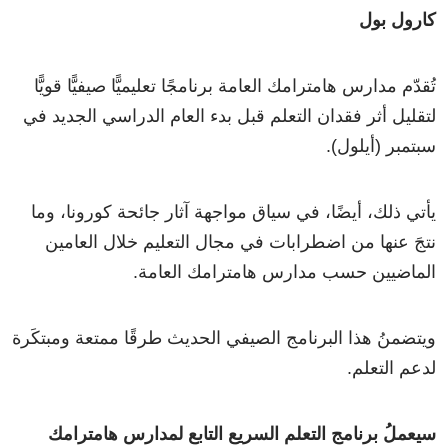
كارول بول
تُقدّم مدارس هامترامك العامة برنامجًا تعليميًّا صيفيًّا قويًّا
لتقليل أثر فقدان التعلم قبل بدء العام الدراسي الجديد في
سبتمبر (أيلول).
يأتي ذلك، أيضًا، في سياق مواجهة آثار جائحة كورونا، وما
نتجَ عنها من اضطرابات في مجال التعليم خلال العامين
الماضيين حسب مدارس هامترامك العامة.
ويتضمنُ هذا البرنامج الصيفي الحديث طرقًا ممتعة ومبتكَرة
لدعم التعلم.
سيعملُ برنامج التعلم السريع التابع لمدارس هامترامك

○ ○ ○ ○ ○

EXERCISE PROMPT →
Leave the images out and give the rest of the data again exactly.

TASK RESPONSE →
كارول بول
تُقدّم مدارس هامترامك العامة برنامجًا تعليميًّا صيفيًّا قويًّا
لتقليل أثر فقدان التعلم قبل بدء العام الدراسي الجديد في
سبتمبر (أيلول).
يأتي ذلك، أيضًا، في سياق مواجهة آثار جائحة كورونا، وما
نتجَ عنها من اضطرابات في مجال التعليم خلال العامين
الماضيين حسب مدارس هامترامك العامة.
ويتضمنُ هذا البرنامج الصيفي الحديث طرقًا ممتعة ومبتكَرة
لدعم التعلم.
سيعملُ برنامج التعلم السريع التابع لمدارس هامترامك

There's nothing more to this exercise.